(TAREFAS A CUMPRIR):
(A) Responda às perguntas abaixo com base na crítica do filme.
(i) Qual era o lema do pai de Cheyenne?
(ii) Para qual cidade Cheyenne parte em busca da liberdade de ser ele mesmo?
(iii) Quem ajudou o diretor a escrever o roteiro?
(B) Diga se cada afirmação concorda com a crítica do filme e cite as palavras exatas que decidem a resposta.
(i) David Byrne compôs a música original do filme.
(ii) O nazista humilhou o pai de Cheyenne durante a Primeira Guerra.
(iii) No roteiro, Sean Penn faz o papel de um herói corajoso.
(C) Escreva a continuação da crítica do filme sobre Cheyenne, começando logo após a última frase apresentada.

Nessa viagem, Cheyenne vai encarar o passado que o pai sempre escondera de si mesmo e, ao fazer isso, mesmo sem querer, tornara o filho refém de uma culpa fantasiada.
Cheyenne intuía que havia um carrasco na vida do pai. Confundia-se com ele.
“Há muitas maneiras de morrer, a pior é continuar vivendo”, era o lema do pai de Cheyenne, que, silenciando sobre sua tragédia pessoal, condenava o filho a interrogar-se sobre o que não sabia.
A saída dele, infantilizada, fora refugiar-se em um exílio culposo, vestindo um disfarce.
David Byrne, que compôs a música original para o filme, aparece como ele mesmo, contracenando com Cheyenne. É o momento de um começo de confrontação consigo mesmo. Outro ícone do rock tem também uma imagem própria mas não se esconde nela.
E é em busca dessa liberdade para ser ele mesmo, sem apelar para identidades falsas, que ele parte para Nova York, onde seu pai vive.
No encontro com a verdade do pai reside a possibilidade de liberação para ser ele mesmo. Compreendendo o que acontecera, ele está livre para decidir se quer ou não passar a existir fora de seu casulo. Encontrada a verdade da qual fugia, pode escolher se aceita ou não a missão reservada para ele.
Cheyenne precisa limpar a honra do pai. Encontrar o nazista que o humilhou num campo de concentração, durante a Segunda Guerra.
“Aqui é o Meu Lugar”, tradução do título em português, elimina a dúvida, marca de Cheyenne, que indaga “Deve ser aqui o lugar”. Pena. Porque o filme tem um clima estranho proposital, mexendo com o espectador que vive também o dilema do personagem, que só vai ser esclarecido pouco a pouco.
O roteiro que também foi escrito pelo diretor, Paolo Sorrentino, com a ajuda de Umberto Contarello, coloca Sean Penn no papel de um herói temeroso à procura de sua verdade. Com delicadeza, Sorrentino que inventou o personagem, encaminha o ex-rockeiro para o que ele precisa saber e decidir, para viver sua própria identidade.

(ITENS FORNECIDOS):
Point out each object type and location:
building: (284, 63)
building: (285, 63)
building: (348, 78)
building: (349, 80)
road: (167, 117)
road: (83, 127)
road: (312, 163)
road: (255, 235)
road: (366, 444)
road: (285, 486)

...

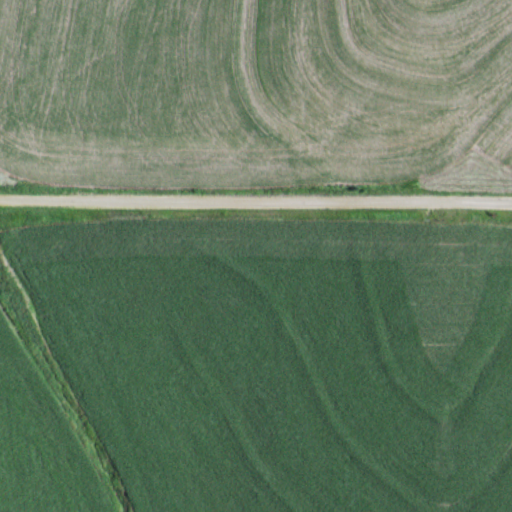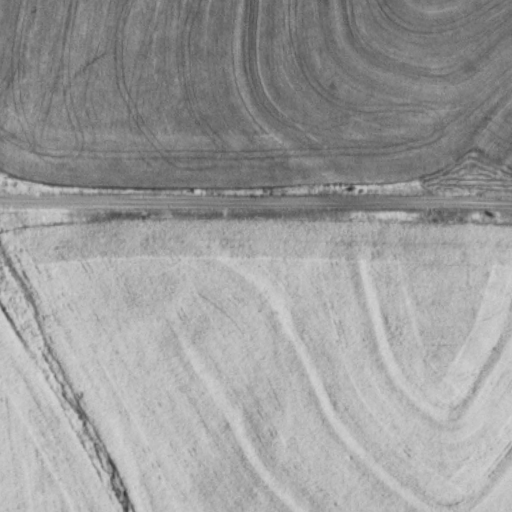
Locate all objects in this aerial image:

...

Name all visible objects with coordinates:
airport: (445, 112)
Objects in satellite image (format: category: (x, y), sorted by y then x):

(RESPOSTAS EM ORDEM):
(A)
(i) "Há muitas maneiras de morrer, a pior é continuar vivendo".
(ii) Nova York.
(iii) Umberto Contarello.

(B)
(i) Sim: "David Byrne, que compôs a música original para o filme".
(ii) Não: "Encontrar o nazista que o humilhou num campo de concentração, durante a Segunda Guerra."
(iii) Não: "coloca Sean Penn no papel de um herói temeroso à procura de sua verdade".

(C)
A direção de Paolo Sorrentino, 53 anos, é impecável. O diretor de “A Grande Beleza” que ganhou o Oscar, Globo de Ouro e Bafta, mostra seu talento na maneira segura com que dirige o rockeiro infeliz. Seu roteiro é engenhoso, levando o espectador a se perguntar o que foi que aconteceu. Qual o dilema de Cheyenne?
A fotografia de Luca Bigazzi nota 10, com belas imagens líricas, mostra não só os atores mas as locações na Irlanda e nos Estados Unidos.
Mas, não tenham dúvidas quanto a isso, o filme é de Sean Penn, ator versátil e maduro, de fio a pavio. Ele já trabalhou com grandes nomes de Hollywood como Brian De Palma, Jack Nicholson e Clint Eastwood, entre outros. Indicado três vezes para melhor ator no Oscar, ganhou dois em Mystic River (2003) e Milk (2008). Levou também o prêmio de melhor ator no Festival de Cannes pelo filme dirigido por Nick Cassavetes, She is so lovely (1997) e duas Taças Volpi no Festival de Veneza por Hurlyburly (1998) e 21 Gramas (2003).
Um ator como poucos num filme fora do comum.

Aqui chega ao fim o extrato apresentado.